Not only did they advance to the NBA Finals in 2009, they are a force to be reckoned with in every single matchup. In fact, only the Boston Celtics and Los Angeles Lakers have more combined wins during this stretch.
But, how much of this success should be credited to Dwight Howard?
In the wake of the recent news that Howard, due to a back injury, will miss the remainder of the regular season, I believe it is a fitting time to ask an appropriate question: Are the Orlando Magic a playoff-caliber team without Dwight Howard?
After all, the behemoth under the basket is an All-NBA talent, averaging over 20 points and 14 boards per game. Sure, "Superman" has been difficult to maintain over the last few months due to his displeasure with the current roster, as he has reportedly asked for an immediate firing of coach Stan Van Gundy and has not fully committed to the squad.
Nonetheless, Howard is undoubtedly an upper echelon player in the association and his MVP consideration is a perfect testament to the aforementioned statement.
While a playoff return is not completely out of the question for Howard, Van Gundy is not expecting the 6'11" defensive force to make an appearance due to a herniated disk.
"We're approaching it that the 13 (healthy) guys we have now are who we're going to have the rest of the season and in the playoffs," Van Gundy said.
If Howard is unable to suit up for Orlando come April 28th, the start of the postseason, will Orlando be competitive in their first-round matchup?
The answer to that question is absolutely not.
This season, the Magic possess a record of 1-4 without Howard in the lineup. In addition, Howard has only missed two games in his entire professional career before this year, so the Magic are not experienced playing without the top-tier big man in the middle.
Plus, the Magic do not have a backup center capable of putting up decent stats with starter-quality minutes. Second-year player Daniel Orton is way too inexperienced for the part and Glen Davis is a traditional power forward at 6'8".

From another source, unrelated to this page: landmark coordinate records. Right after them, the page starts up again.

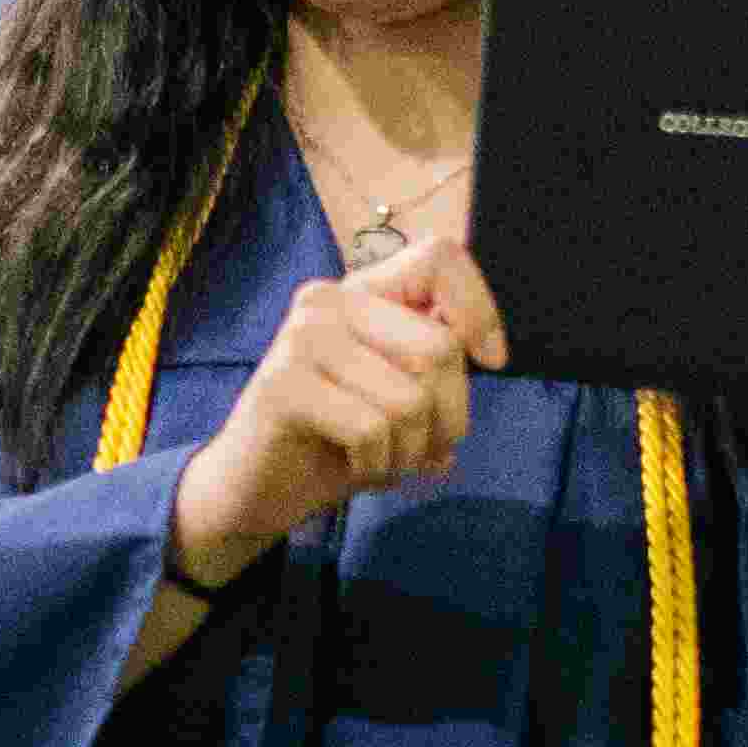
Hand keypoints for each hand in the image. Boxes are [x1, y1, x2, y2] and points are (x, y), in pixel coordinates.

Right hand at [169, 234, 506, 581]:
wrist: (257, 490)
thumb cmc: (338, 441)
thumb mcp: (403, 396)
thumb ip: (441, 368)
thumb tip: (490, 353)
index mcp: (362, 292)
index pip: (440, 256)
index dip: (479, 308)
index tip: (490, 361)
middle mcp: (328, 301)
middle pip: (440, 346)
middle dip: (450, 416)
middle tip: (423, 448)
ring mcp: (301, 337)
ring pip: (411, 398)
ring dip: (411, 451)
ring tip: (383, 459)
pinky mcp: (283, 384)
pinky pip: (372, 429)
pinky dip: (377, 464)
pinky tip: (352, 465)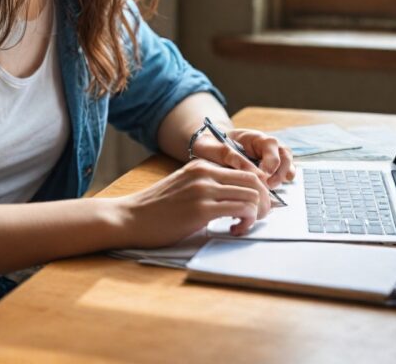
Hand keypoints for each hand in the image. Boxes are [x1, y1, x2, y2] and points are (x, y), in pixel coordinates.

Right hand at [117, 159, 270, 246]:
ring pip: (251, 196)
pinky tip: (234, 230)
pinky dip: (246, 222)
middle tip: (259, 217)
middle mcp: (205, 173)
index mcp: (201, 166)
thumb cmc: (156, 208)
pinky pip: (241, 211)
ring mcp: (203, 190)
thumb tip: (236, 197)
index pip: (245, 171)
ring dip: (256, 214)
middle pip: (254, 181)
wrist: (130, 218)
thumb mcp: (184, 186)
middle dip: (265, 201)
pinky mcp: (201, 210)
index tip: (259, 205)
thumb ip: (208, 186)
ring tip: (242, 226)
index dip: (260, 190)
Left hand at [193, 125, 295, 189]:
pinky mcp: (269, 170)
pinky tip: (270, 191)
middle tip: (268, 185)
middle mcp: (265, 146)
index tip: (262, 175)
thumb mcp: (214, 148)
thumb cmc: (211, 147)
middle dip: (280, 171)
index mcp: (253, 137)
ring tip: (269, 189)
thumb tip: (247, 169)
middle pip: (285, 154)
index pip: (271, 145)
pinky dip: (281, 182)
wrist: (208, 150)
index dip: (270, 161)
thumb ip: (229, 156)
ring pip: (287, 164)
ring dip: (282, 177)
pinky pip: (282, 175)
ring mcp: (269, 157)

Currently, Van Gundy is starting Davis with Ryan Anderson (6'10") and guards J.J. Redick (6'4"), Jason Richardson (6'5") and Jameer Nelson (6'0") manning the other positions in the starting unit. This makes Orlando arguably the smallest team in the NBA.
With massive frontcourt teams like the Indiana Pacers, Boston Celtics and New York Knicks likely in the Eastern Conference playoffs, it is hard to picture a scenario where a Dwight Howard-less Magic advance all the way to the NBA Finals.